Ask any job-seeker and they’ll tell you: Most employers do a terrible job of considering what a candidate’s experience is like in their hiring process.

Job-seekers have story after story about employers who communicate poorly or not at all, who advertise jobs that don’t match up with the reality of what they need, and that send such negative messages about the employer’s culture that only the desperate would want to work there.

Employers may feel that they don’t have to pay much attention to the candidate experience; it’s a buyer’s market, after all. This is short-sighted, because the best candidates have options and will turn elsewhere. And it’s also pretty unkind to people who are in a vulnerable and anxiety-producing spot.

Here are five components of a hiring system that takes the candidate experience into consideration.

1. Set expectations for the timeline and process. Whether it’s through an auto-reply after an application is received or through direct contact with a hiring rep, employers need to have some way of telling candidates when they can expect to hear back by and what the next steps will be.

2. Don’t require an unreasonable investment of time and information up-front. More and more companies are switching to endlessly long online application forms. When candidates know there’s a good chance they won’t even get so much as an acknowledgement, having to spend an hour wrestling with an onerous application system simply to submit a resume is a bitter pill to swallow.

3. Don’t require candidates to hand over their first-born just to get considered. Increasingly, companies are asking candidates to submit their social security numbers and references with the initial application. There’s no reason to require this kind of information from candidates who haven’t even gone through an initial screening round yet.

4. Provide candidates with clear, well-thought-out job descriptions. Too often, employers post jargon-filled, incomprehensible job descriptions that make no sense to anyone outside their organization (or maybe even inside). Job candidates shouldn’t have to struggle to figure out what you’re looking for or if they might be suited to providing it.

5. Reject candidates promptly. I recently surveyed readers at Ask a Manager about their biggest frustrations in the job-search process. 49% percent said their number one frustration with job-searching is employees who don’t bother to respond to them in any way, even after they take the time to interview.
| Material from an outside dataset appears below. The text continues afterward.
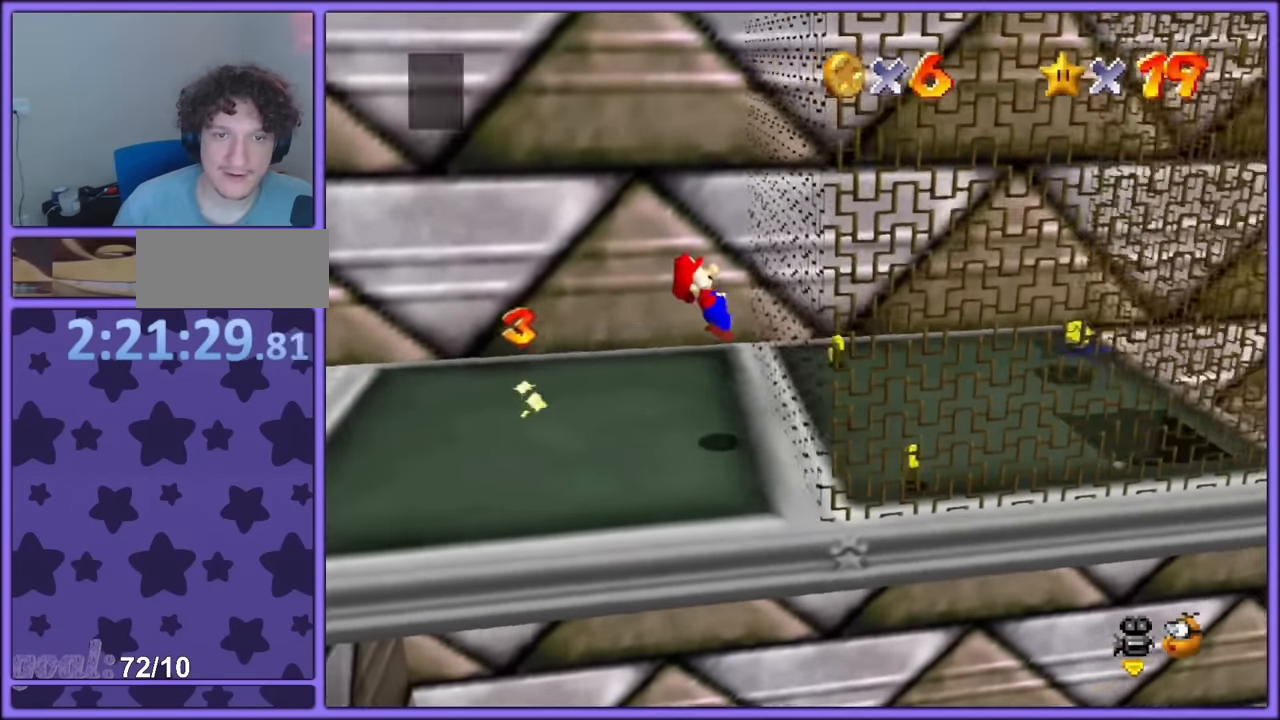
{"buttons": ["L2"], "left_stick": "left", "button_events": [[17, "L2", "up"], [83, "L2", "down"], [333, "L2", "up"], [400, "L2", "down"]]}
There’s just no reason that someone who takes the time to reply shouldn’t receive the courtesy of an answer, even if it’s a form letter “no thanks.”

Simply treating candidates with courtesy and respect has become so rare that employers who do the above will stand out — meaning that good people will want to work for them and even candidates who don’t get interviewed will leave the experience with a positive impression.

I originally published this at U.S. News & World Report.

{ 2 comments… read them below }

  1. Anonymous*

    If only there was a magical email to send that to every employer in the U.S.A.!

    (Ok, so some might not need it because they know better, but unfortunately, there are companies that give a bad rep to all).

    Thank you for putting the word out on behalf of the job seekers.

  2. Anonymous*

    It's definitely a buyer's market and most of the people I've dealt with don't seem to think they need to even show good manners. Worst offender, the self impressed management consultant who made me wait 40 minutes for our interview, cleaned his nails with my business card, and asked completely half assed questions during the meeting where he just picked random factoids off my resume, instead of talking about the client engagement. Thank God they never called me back, I'd hate to have to work with somebody that abrasive.